As cerejas burras

Hoje comemos as primeiras cerejas do ano. Estavam horríveis: moles e cheias de água, só com um resquício de cerejura. Um quilo custou 20 euros.

Hoje comemos as primeiras cerejas do ano. Estavam horríveis: moles e cheias de água, só com um resquício de cerejura. Um quilo custou 20 euros. Para comprá-las à beira de uma estrada ia estampando o carro.

Não há sensação como arriscar a vida para pagar um balúrdio por uma coisa que não comeria nem que me pagassem. Acrescente-se a consciência de uma ganância profunda mais a estupidez de contrariar o que me têm dito os lavradores e completa-se o meu retrato.

Ainda há a esperança patética, quando se começa a comer, que seja só a primeira cereja que não presta. Ou só as primeiras duas, três, quatro, cinco... e juro que volto lá para espetar-lhe com elas na tromba.
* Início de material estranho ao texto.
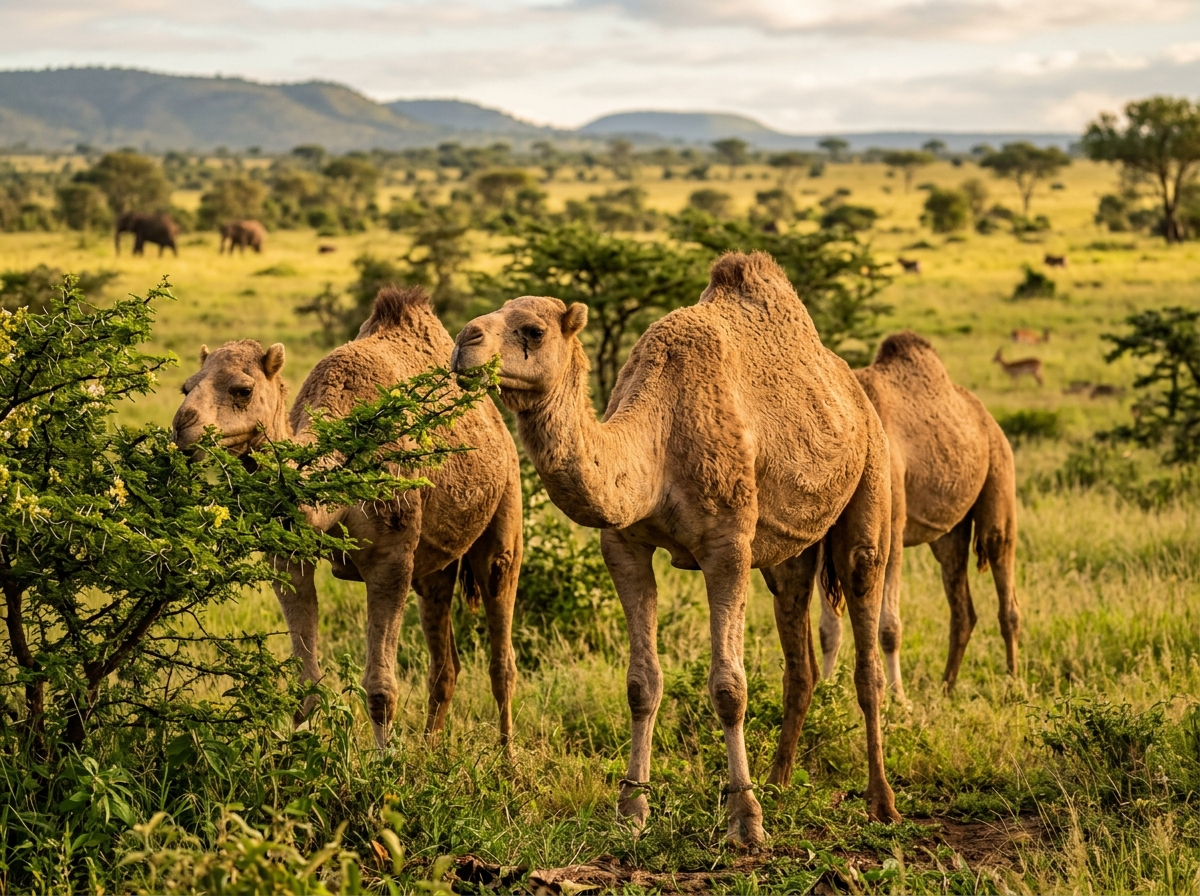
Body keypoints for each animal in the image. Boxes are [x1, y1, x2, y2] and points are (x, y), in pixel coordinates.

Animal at [172, 286, 522, 749]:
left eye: (242, 389)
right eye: (186, 387)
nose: (182, 426)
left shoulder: (391, 556)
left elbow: (380, 689)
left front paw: (384, 763)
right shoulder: (288, 555)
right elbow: (305, 682)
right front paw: (290, 755)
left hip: (505, 515)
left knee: (501, 649)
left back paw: (506, 756)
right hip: (434, 567)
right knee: (445, 660)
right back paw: (431, 750)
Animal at [451, 251, 900, 847]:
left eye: (532, 329)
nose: (464, 340)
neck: (658, 441)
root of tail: (853, 388)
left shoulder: (728, 546)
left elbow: (730, 687)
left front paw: (745, 820)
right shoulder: (624, 546)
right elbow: (641, 683)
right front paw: (631, 808)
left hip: (870, 485)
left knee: (866, 636)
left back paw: (881, 802)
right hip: (788, 553)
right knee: (797, 653)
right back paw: (780, 782)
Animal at [818, 332, 1019, 700]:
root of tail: (985, 415)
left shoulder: (892, 530)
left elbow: (889, 626)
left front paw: (899, 698)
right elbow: (828, 628)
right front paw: (825, 694)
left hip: (999, 470)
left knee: (1002, 572)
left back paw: (1014, 684)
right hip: (948, 534)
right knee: (962, 606)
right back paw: (947, 686)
Em Maio já se pode pescar sardinha. Houve mais um mês de defeso porque a sardinha está pequena. Tenho de ver se aproveito a lição-castigo das cerejas para não ceder à prova prematura da sardinha. Não sabia se era por curiosidade ou por saudade. Agora sei que não era nem uma coisa nem outra.

Não era curiosidade porque eu já sabia como sabiam: magras, anchovadas e frustrantes. E não era saudade porque eu tinha saudades era das sardinhas gordas de Agosto e Setembro porque nunca ninguém na vida, em parte nenhuma do mundo, teve saudades das sardinhas de Maio.

Era ganância. A ganância estraga tudo. As primeiras cerejas e sardinhas do ano são sagradas. Temos de aprender a esperar por elas. Há uma maneira subtil que têm para nos avisar quando é altura de comprá-las: é quando estão escandalosamente baratas, tal é a fartura. Duh!